Charles Dickens lived in Victorian London. He has written many amusing pieces in his Pickwick Papers.” He describes the adventures of Mr Pickwick, and describes Mr Pecksniff and even the snuff and drinking habits of dear old Sairy Gamp who attends to the recently dead and prepares them for sending to the mortuary. These are just two of the many characters found in Pickwick Papers” (The amazing adventures of the Pickwick Club.) These Pickwick Papers were very popular only a generation or two ago. His colourful descriptions allow our imaginations to conjure up vivid Victorian London scenes. Life in the villages of England was very difficult and everyone thought London was a paradise for work, food and good beer! Everyone eagerly bought Pickwick Papers to learn more of the Pickwick Club and events in London, that dream destination for all English villagers.
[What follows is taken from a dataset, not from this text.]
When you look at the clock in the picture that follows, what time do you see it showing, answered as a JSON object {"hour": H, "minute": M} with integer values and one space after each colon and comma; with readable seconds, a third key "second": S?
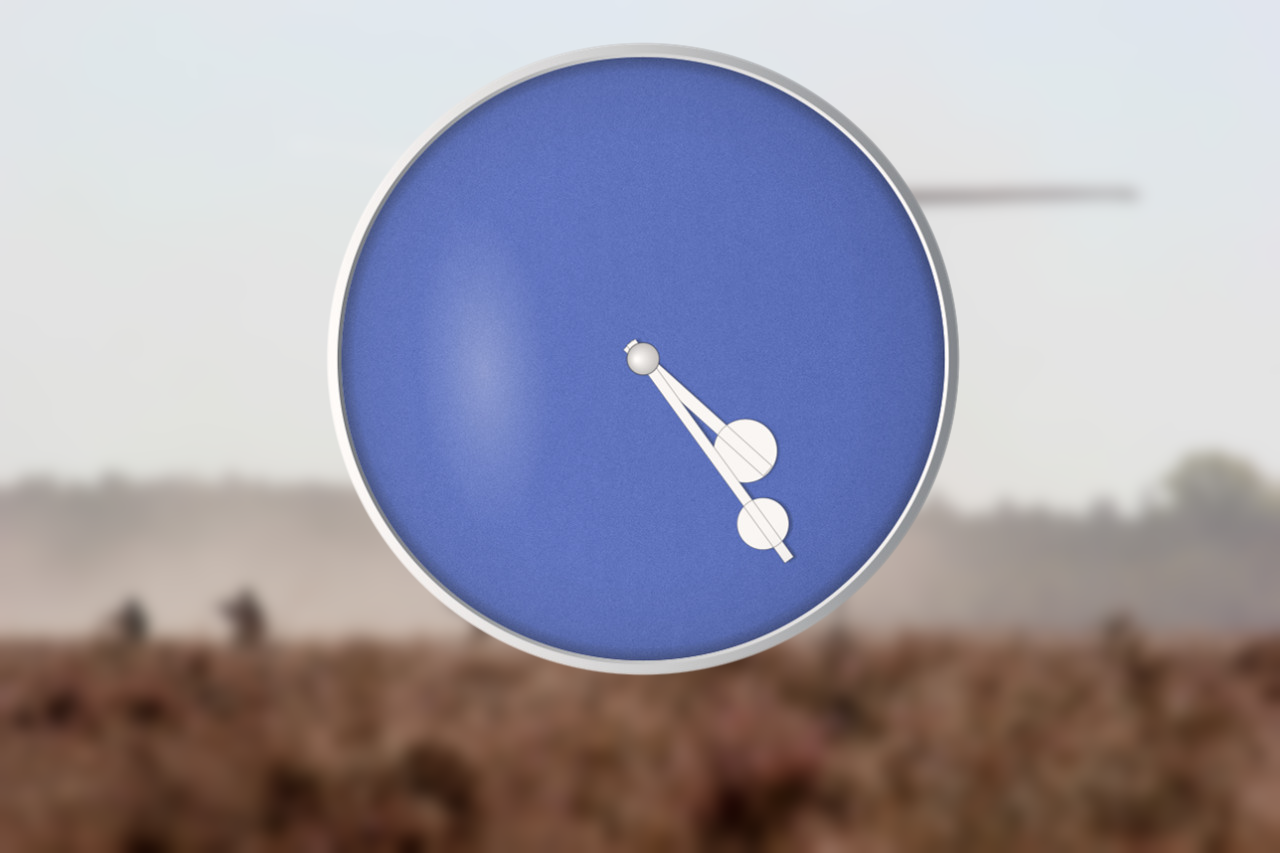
{"hour": 4, "minute": 24}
No-one will introduce you to Longfellow’s The Pied Piper of Hamlyn.” This poem is based on an old legend. It was said that a plague of rats was running wild in a small town in Germany about 800 years ago. The Pied Piper came and rid the town of rats. He did this for a fee, a good reward, but then was denied payment by the Mayor who had commissioned him to remove the rats. The revenge of the Pied Piper on the town is quite shocking. Longfellow’s powerful descriptions on the several scenes of dramatic action make this poem a charming piece of English literature.
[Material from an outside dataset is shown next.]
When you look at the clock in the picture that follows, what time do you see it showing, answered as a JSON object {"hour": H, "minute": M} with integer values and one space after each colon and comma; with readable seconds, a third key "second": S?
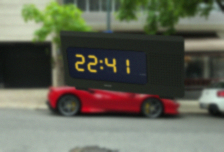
{"hour": 22, "minute": 41}
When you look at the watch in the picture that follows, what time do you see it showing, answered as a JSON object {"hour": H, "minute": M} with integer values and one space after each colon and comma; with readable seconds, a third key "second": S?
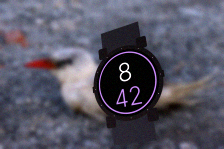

William Wordsworth’s Daffodils” is a most powerfully evocative poem with words carefully chosen to describe what he saw. The writing is when he viewed thousands of bright yellow daffodils dancing in the breeze (gentle wind) creating a great vista for his viewing, which remained with him and brought pleasure to him on quiet moments. This is the English language waiting for all students to explore.
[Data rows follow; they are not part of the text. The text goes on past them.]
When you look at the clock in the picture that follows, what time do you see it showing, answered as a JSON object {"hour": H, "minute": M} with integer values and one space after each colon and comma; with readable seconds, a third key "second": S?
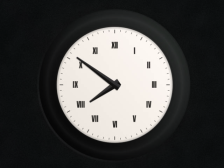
{"hour": 7, "minute": 51}
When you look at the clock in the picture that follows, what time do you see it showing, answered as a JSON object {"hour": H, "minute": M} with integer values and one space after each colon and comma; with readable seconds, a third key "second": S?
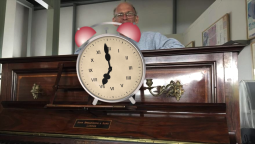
{"hour": 6, "minute": 59}
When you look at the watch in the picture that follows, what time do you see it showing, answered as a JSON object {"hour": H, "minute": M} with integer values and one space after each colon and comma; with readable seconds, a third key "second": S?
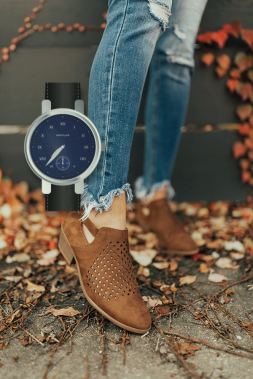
{"hour": 7, "minute": 37}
There are plenty of dismal, turgid writings about historical injustice and brutality by colonizers to countless oppressed people around the world – such writers have a valid message but here we want to introduce pleasant reading matter that elevates the reader to gain pleasant satisfaction and new good ideas from what he reads. There are many wonderful stories and great writers waiting for the reader to discover many beautiful writings that will make him or her happy.
William Henry Davis, a Welshman and vagrant wanderer, wrote a most charming, beautiful poem: What is this Life if Full of Care?” He writes about how he regrets that we humans are always in a hurry, too busy to notice or see the delights of nature, and scenes of natural beauty, e.g., a young woman’s smile as she passes by; we have no time to make friends and even kiss her. Regrets!
This is the real English to be tasted and then swigged at lustily in pleasure and satisfaction, not some writing airing historical grievances for children to study!